#### Supplied material:
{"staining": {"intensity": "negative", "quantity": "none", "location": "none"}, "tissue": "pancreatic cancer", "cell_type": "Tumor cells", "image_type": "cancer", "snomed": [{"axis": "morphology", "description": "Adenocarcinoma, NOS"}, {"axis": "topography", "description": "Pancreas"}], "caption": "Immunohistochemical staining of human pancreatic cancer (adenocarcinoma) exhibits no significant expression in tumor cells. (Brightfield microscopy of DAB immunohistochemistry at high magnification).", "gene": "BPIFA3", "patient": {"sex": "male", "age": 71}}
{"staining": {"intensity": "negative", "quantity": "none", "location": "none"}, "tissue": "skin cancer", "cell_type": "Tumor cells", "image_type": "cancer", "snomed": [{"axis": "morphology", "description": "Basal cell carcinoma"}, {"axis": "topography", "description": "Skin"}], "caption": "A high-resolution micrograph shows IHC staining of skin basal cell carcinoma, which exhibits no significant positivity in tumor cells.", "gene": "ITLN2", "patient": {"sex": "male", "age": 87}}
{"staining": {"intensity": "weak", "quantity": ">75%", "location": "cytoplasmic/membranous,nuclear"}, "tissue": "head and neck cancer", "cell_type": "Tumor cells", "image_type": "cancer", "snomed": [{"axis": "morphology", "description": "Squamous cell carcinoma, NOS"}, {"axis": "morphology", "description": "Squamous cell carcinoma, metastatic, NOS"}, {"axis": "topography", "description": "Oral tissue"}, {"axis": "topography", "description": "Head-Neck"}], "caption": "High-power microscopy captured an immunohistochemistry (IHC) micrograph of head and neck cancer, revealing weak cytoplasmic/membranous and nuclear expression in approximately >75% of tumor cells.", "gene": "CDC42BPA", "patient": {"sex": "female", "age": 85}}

#### Work to be completed:
Reproduce each line above exactly.

#### Task answer:
{"staining": {"intensity": "negative", "quantity": "none", "location": "none"}, "tissue": "pancreatic cancer", "cell_type": "Tumor cells", "image_type": "cancer", "snomed": [{"axis": "morphology", "description": "Adenocarcinoma, NOS"}, {"axis": "topography", "description": "Pancreas"}], "caption": "Immunohistochemical staining of human pancreatic cancer (adenocarcinoma) exhibits no significant expression in tumor cells. (Brightfield microscopy of DAB immunohistochemistry at high magnification).", "gene": "BPIFA3", "patient": {"sex": "male", "age": 71}}
{"staining": {"intensity": "negative", "quantity": "none", "location": "none"}, "tissue": "skin cancer", "cell_type": "Tumor cells", "image_type": "cancer", "snomed": [{"axis": "morphology", "description": "Basal cell carcinoma"}, {"axis": "topography", "description": "Skin"}], "caption": "A high-resolution micrograph shows IHC staining of skin basal cell carcinoma, which exhibits no significant positivity in tumor cells.", "gene": "ITLN2", "patient": {"sex": "male", "age": 87}}
{"staining": {"intensity": "weak", "quantity": ">75%", "location": "cytoplasmic/membranous,nuclear"}, "tissue": "head and neck cancer", "cell_type": "Tumor cells", "image_type": "cancer", "snomed": [{"axis": "morphology", "description": "Squamous cell carcinoma, NOS"}, {"axis": "morphology", "description": "Squamous cell carcinoma, metastatic, NOS"}, {"axis": "topography", "description": "Oral tissue"}, {"axis": "topography", "description": "Head-Neck"}], "caption": "High-power microscopy captured an immunohistochemistry (IHC) micrograph of head and neck cancer, revealing weak cytoplasmic/membranous and nuclear expression in approximately >75% of tumor cells.", "gene": "CDC42BPA", "patient": {"sex": "female", "age": 85}}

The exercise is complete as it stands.